MATERIAL FOR THIS EXERCISE:
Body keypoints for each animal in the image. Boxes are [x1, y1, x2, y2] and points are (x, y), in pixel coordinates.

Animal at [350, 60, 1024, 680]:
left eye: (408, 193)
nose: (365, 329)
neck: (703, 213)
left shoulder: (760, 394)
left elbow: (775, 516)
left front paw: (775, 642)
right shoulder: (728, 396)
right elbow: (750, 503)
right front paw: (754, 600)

* * *

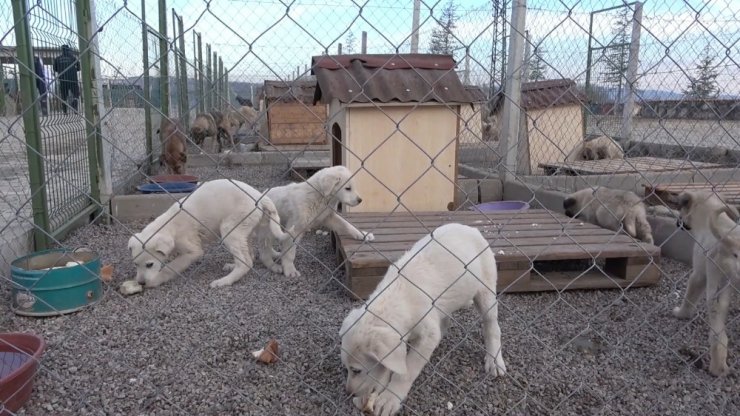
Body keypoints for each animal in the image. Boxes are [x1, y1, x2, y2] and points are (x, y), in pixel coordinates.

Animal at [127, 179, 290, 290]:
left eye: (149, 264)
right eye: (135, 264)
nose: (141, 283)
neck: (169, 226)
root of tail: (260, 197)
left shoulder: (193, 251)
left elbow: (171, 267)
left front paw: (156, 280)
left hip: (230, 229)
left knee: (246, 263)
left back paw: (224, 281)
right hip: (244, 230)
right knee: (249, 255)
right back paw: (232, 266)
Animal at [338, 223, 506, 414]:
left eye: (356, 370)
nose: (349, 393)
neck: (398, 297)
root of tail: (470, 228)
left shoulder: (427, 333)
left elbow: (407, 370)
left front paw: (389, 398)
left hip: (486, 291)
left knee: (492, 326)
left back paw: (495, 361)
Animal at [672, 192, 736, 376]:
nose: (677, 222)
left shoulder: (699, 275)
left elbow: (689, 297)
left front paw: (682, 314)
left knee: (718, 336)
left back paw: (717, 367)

==

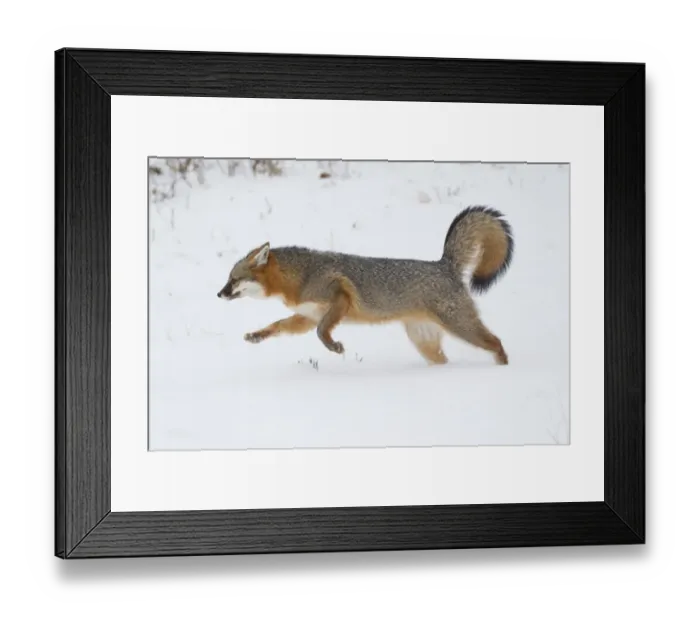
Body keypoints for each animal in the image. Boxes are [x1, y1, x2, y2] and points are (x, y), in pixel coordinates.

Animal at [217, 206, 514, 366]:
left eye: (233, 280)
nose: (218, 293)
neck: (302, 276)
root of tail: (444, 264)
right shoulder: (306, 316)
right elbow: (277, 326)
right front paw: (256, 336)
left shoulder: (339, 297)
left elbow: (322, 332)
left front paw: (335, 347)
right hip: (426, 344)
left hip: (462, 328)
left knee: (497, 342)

TRY IT:
The answer should be only the number of lines in the data that contain the string "root".

RESULT FOR THIS EXERCISE:
3